Sleep in Wong’s cinema is at times a crucial matter of plotting or characterization. Drinking the magic wine of forgetfulness in Ashes of Time (1994), for example, puts characters in a temporary sleep state. Elsewhere, sleep functions as an action or activity that puts a character’s otherwise perpetual motion on “pause.” Significantly, sleepers are often joined by another character, who tends to be more awake than asleep. Scenes and shots that bring the waking and sleeping characters together create a tension different than that of the characters’ sense of entrapment in the spatiotemporally defined setting. The tension appears to be between the sleeping characters who have momentarily succeeded in escaping, and the waking characters, who appear self-conscious, reflective, or even frustrated by their state of wakefulness.

[Collected data entries]

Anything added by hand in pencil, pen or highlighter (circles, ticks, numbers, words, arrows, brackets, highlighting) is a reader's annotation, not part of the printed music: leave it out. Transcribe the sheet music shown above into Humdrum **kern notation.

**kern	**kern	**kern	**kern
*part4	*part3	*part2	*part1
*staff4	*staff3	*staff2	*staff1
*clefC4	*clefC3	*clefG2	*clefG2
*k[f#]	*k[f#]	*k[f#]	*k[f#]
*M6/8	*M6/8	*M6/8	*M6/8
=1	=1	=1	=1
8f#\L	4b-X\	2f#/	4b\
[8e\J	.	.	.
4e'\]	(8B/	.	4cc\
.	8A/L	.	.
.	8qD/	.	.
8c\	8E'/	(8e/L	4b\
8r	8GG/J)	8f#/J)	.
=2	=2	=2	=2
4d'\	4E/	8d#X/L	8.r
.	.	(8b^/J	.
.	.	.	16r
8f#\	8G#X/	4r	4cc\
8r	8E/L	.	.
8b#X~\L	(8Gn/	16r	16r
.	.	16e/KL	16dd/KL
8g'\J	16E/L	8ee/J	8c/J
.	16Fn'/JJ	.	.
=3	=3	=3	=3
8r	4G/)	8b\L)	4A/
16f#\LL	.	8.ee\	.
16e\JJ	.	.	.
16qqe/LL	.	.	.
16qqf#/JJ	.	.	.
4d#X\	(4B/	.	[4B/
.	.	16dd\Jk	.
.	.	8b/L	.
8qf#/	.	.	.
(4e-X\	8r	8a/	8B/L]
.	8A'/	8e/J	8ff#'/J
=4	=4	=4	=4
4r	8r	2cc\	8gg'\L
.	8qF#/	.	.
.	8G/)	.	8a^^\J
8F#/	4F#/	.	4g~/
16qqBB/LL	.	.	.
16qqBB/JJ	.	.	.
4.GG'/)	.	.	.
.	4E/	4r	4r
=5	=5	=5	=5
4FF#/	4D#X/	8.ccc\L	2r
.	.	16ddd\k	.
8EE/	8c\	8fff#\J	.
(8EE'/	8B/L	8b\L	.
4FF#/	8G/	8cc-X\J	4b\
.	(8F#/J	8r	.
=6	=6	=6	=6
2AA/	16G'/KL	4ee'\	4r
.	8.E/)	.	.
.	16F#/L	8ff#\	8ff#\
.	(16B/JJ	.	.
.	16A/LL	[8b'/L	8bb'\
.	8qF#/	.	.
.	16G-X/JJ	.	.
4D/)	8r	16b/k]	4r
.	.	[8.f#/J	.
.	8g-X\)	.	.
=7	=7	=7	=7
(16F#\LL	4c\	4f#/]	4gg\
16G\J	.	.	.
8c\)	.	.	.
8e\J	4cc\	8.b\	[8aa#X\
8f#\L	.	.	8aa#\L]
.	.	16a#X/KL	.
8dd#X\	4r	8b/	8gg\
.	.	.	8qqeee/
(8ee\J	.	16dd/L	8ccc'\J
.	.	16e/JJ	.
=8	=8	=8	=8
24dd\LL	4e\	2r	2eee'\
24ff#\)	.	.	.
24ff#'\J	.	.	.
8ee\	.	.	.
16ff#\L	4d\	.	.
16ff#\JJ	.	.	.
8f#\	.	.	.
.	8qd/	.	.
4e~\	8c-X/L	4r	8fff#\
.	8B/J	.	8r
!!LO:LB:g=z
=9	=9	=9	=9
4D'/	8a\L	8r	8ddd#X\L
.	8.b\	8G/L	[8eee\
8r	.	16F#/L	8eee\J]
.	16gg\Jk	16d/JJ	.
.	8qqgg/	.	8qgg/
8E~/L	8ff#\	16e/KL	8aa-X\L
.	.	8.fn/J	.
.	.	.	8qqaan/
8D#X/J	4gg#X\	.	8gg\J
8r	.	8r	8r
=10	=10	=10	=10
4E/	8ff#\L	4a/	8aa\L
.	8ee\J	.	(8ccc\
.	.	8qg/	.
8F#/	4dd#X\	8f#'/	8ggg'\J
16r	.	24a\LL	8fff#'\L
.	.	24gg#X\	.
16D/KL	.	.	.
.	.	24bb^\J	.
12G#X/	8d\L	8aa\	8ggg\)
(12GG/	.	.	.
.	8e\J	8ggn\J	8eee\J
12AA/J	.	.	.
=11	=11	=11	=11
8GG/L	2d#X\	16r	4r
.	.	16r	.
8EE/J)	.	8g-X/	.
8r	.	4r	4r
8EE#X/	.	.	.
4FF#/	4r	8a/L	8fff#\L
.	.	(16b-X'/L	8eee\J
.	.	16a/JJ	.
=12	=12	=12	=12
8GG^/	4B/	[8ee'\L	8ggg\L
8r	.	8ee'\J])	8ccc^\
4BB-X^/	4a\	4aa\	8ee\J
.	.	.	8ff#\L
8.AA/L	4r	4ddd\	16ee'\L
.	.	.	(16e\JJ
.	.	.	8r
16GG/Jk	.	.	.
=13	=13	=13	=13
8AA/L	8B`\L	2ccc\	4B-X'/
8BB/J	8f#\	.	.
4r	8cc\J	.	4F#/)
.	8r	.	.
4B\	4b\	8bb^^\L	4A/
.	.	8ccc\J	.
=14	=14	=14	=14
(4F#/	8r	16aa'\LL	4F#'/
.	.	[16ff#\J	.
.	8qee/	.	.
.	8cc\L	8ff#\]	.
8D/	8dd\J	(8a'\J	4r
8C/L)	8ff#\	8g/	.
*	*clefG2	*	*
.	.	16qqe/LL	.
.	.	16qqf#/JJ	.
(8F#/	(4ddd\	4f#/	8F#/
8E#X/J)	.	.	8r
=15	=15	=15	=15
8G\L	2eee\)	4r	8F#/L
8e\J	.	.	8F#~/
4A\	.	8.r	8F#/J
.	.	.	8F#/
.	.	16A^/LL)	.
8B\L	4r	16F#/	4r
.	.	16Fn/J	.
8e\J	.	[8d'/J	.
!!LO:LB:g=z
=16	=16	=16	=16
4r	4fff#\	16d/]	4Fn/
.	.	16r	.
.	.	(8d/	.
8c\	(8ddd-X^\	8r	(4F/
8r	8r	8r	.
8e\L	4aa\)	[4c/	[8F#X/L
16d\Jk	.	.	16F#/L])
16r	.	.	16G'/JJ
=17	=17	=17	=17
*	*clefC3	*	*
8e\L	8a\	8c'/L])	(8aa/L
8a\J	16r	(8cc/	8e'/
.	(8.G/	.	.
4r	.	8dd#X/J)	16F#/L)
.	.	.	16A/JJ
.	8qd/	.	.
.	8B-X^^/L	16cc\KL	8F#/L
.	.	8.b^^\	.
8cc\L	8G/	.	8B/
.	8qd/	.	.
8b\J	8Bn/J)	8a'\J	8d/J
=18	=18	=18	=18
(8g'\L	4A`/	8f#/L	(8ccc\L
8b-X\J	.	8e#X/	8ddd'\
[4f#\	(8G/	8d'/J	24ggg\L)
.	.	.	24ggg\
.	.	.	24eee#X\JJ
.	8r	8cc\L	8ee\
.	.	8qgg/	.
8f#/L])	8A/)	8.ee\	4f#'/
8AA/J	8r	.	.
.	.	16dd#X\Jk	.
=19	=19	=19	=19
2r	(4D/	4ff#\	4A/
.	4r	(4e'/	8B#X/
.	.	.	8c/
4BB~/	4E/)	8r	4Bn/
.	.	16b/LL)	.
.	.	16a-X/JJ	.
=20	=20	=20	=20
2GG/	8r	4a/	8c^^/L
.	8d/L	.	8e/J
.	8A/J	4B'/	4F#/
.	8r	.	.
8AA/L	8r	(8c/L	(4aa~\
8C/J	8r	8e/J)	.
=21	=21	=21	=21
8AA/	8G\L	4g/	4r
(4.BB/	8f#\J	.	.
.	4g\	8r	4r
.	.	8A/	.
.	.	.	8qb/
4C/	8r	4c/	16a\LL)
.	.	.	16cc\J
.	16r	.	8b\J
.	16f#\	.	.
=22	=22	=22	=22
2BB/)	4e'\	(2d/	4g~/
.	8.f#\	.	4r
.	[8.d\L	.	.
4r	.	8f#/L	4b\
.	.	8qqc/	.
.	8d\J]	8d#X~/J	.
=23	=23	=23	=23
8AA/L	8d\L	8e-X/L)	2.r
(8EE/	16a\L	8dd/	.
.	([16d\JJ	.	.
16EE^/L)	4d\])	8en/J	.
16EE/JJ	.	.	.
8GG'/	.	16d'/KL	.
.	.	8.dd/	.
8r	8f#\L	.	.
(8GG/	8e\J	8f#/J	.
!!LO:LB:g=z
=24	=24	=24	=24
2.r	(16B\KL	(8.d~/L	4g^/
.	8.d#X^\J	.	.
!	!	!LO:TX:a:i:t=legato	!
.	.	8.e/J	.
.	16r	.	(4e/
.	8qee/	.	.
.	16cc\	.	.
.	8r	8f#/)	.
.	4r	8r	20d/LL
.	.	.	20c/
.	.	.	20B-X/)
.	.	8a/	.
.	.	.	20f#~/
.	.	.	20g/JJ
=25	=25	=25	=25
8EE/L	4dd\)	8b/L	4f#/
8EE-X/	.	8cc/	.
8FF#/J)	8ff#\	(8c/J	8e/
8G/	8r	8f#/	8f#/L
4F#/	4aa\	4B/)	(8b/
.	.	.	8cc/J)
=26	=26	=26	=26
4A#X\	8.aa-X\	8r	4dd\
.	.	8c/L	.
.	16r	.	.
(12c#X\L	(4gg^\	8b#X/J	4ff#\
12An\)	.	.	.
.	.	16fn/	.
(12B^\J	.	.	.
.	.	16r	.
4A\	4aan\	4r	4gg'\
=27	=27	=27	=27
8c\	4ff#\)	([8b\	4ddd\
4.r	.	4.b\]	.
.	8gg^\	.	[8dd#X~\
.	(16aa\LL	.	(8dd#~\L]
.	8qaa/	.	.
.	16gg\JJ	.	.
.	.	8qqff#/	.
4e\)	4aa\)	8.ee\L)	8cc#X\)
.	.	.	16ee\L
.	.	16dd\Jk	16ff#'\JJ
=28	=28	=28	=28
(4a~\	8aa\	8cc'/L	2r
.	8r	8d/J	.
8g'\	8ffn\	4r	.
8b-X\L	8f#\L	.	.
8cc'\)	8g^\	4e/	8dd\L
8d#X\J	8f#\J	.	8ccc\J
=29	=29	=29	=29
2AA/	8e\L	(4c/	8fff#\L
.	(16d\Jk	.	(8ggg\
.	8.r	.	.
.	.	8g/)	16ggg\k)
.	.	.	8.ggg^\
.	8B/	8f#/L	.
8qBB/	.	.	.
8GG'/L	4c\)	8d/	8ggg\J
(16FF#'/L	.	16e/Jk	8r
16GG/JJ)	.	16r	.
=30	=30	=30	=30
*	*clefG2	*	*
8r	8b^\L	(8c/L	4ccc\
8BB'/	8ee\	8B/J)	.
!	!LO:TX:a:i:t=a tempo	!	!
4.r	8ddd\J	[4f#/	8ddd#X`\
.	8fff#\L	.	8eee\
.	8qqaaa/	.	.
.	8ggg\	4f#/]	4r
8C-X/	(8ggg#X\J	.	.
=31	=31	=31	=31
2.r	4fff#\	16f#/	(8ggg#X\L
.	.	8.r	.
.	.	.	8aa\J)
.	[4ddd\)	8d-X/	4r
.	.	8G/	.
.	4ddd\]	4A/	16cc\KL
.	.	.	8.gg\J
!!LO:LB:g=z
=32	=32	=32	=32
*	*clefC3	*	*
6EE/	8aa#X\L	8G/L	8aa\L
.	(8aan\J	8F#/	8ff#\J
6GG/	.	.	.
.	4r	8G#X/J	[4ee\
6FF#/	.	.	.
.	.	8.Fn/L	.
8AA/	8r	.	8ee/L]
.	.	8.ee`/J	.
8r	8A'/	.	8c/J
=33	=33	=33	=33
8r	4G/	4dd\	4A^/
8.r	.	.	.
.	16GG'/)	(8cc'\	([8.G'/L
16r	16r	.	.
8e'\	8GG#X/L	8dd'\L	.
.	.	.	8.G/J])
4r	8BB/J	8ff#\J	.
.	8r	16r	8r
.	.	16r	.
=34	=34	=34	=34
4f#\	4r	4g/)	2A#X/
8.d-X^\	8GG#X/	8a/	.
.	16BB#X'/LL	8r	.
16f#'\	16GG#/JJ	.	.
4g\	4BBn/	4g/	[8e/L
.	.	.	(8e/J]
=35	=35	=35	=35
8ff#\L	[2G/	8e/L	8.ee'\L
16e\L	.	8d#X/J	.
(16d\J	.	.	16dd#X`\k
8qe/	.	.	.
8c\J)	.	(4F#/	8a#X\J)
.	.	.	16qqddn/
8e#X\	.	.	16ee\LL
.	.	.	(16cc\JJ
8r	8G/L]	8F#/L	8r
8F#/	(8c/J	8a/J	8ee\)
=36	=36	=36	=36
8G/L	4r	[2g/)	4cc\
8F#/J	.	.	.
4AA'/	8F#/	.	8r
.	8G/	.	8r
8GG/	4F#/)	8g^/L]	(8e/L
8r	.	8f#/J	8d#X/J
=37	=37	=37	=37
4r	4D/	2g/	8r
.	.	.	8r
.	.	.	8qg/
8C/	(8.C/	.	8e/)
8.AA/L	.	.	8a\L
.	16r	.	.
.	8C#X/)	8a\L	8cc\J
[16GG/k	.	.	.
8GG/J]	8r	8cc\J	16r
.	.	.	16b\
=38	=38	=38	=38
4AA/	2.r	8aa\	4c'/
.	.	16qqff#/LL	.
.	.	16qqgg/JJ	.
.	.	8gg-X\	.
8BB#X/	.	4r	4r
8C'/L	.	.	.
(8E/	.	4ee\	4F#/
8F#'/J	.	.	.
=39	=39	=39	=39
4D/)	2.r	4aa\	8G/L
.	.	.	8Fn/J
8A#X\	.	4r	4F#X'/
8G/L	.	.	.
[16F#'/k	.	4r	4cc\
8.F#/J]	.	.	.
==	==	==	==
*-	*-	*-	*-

[REQUIREMENT 1]
Find each row containing the word "kern", treating uppercase and lowercase as different, and copy those rows out in full.
[REQUIREMENT 2]
Extend the passage on sleep in Wong's cinema, picking up right after its final sentence.

[TASK RESULT 1]
Anything added by hand in pencil, pen or highlighter (circles, ticks, numbers, words, arrows, brackets, highlighting) is a reader's annotation, not part of the printed music: leave it out. Transcribe the sheet music shown above into Humdrum **kern notation.
**kern	**kern	**kern	**kern

[TASK RESULT 2]
“Wong Kar-wai’s Sleepers” collects these moments of unconsciousness—whether experienced alone or in the company of another—from As Tears Go By (1986) to The Grandmaster (2013). Using superimposition, split screen technique, and occasional slow or fast motion, the essay puts the films in a selective synchronization. This approach combines the format of multi-film analyses like Rowena Santos Aquino’s “Dance in Wong Kar-wai’s Films” with the multi-screen design of Catherine Grant’s “INTERSECTION” (on In the Mood for Love, 2000).[2] The films are joined and yet somewhat blurred, fluctuating in a cinematic mode of “sleep/wake.”

The focus on sleep departs from a consideration of dreams and dream-like visions and experiences, all of which in Wong’s cinema are defining characteristics of the waking world.[3] Day-dreaming characters are either acutely aware of the boundedness of their waking life, or else, like Faye (Faye Wong) in Chungking Express (1994), they simply deny that the waking world is anything but a dream.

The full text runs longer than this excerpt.